Paintings by Lex Braes and Kit White, with Site-Specific Sculpture Installation by Jongil Ma
Hammond Museum and Japanese Stroll Garden

MARGINS: Paintings by Lex Braes and Kit White, with Site-Specific Sculpture Installation by Jongil Ma, brings together three artists with a focus on making art that connects to deeply personal spiritual language. Each one investigates the natural effects of time on spiritual connections, whether with people or with place, and how those connections often get expressed in the peripheral vision, or on the margins, along the edges of our relationships, in nature, and in life. Works in the exhibition reflect the lives of artists, working and creating outside the mainstream, yet connecting with universal truths that we can all recognize.

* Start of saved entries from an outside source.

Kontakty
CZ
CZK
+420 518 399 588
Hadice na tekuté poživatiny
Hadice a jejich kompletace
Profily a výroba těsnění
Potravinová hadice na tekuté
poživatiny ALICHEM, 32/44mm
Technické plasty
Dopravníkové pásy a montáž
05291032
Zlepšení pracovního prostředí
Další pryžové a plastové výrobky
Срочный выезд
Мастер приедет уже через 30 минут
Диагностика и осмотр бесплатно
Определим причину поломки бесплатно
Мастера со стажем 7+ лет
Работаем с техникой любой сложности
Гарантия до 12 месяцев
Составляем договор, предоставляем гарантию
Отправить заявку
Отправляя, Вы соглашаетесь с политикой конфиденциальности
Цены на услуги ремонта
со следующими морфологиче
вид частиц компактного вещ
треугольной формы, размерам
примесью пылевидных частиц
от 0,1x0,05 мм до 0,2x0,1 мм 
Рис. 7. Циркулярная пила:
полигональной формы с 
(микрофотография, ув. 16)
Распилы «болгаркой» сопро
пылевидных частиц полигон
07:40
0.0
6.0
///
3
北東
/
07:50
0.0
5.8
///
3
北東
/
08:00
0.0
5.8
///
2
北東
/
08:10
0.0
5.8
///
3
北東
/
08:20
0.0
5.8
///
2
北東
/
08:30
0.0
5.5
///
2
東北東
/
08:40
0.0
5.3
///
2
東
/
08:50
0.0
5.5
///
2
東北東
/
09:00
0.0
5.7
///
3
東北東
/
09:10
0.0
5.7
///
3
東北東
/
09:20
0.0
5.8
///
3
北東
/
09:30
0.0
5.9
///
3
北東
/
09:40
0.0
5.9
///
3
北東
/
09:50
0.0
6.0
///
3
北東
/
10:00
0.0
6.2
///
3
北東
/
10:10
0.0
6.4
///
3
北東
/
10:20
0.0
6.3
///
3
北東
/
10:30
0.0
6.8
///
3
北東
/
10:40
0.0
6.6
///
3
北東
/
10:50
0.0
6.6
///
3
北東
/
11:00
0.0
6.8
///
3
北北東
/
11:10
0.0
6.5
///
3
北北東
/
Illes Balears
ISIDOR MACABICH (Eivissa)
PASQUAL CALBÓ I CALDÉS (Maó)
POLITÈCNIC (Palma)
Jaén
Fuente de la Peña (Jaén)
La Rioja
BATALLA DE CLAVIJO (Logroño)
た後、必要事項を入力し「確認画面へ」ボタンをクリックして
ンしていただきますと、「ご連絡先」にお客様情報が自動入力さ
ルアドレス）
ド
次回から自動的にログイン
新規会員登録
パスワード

Engaged in acts of memory and retelling, embracing both oral traditions and written histories, each of these artists employs personal language to define a clear interpretation of our common humanity. Titles for their works, at times achingly sad, and at times humorous, reveal their varied approaches: Mourning Motif, and What You Mean What You Mean What You Mean? and Constant engage our imagination.

Painter Lex Braes and Japanese dancer Mariko Endo will also offer a Butoh dance performance with simultaneous painting, and an original musical score, on the closing date of the exhibition, sponsored by CRS (Center for Remembering & Sharing).

In addition to the exhibition in Guild Hall, the outdoor sculpture installation by Jongil Ma, The Dream in Your Dream The Sweet Sweet Dream, will remain on view at The Hammond Museum and Japanese Stroll Garden for the 2019 season. The sculpture is on view throughout the public visiting hours for the garden. Jongil Ma responds directly to the garden’s large conifer trees, in the section of the garden dedicated to Ancestors, where some of the specimen trees were first planted. The Hammond Museum is pleased to show this newly created site-specific work for the first time in the United States.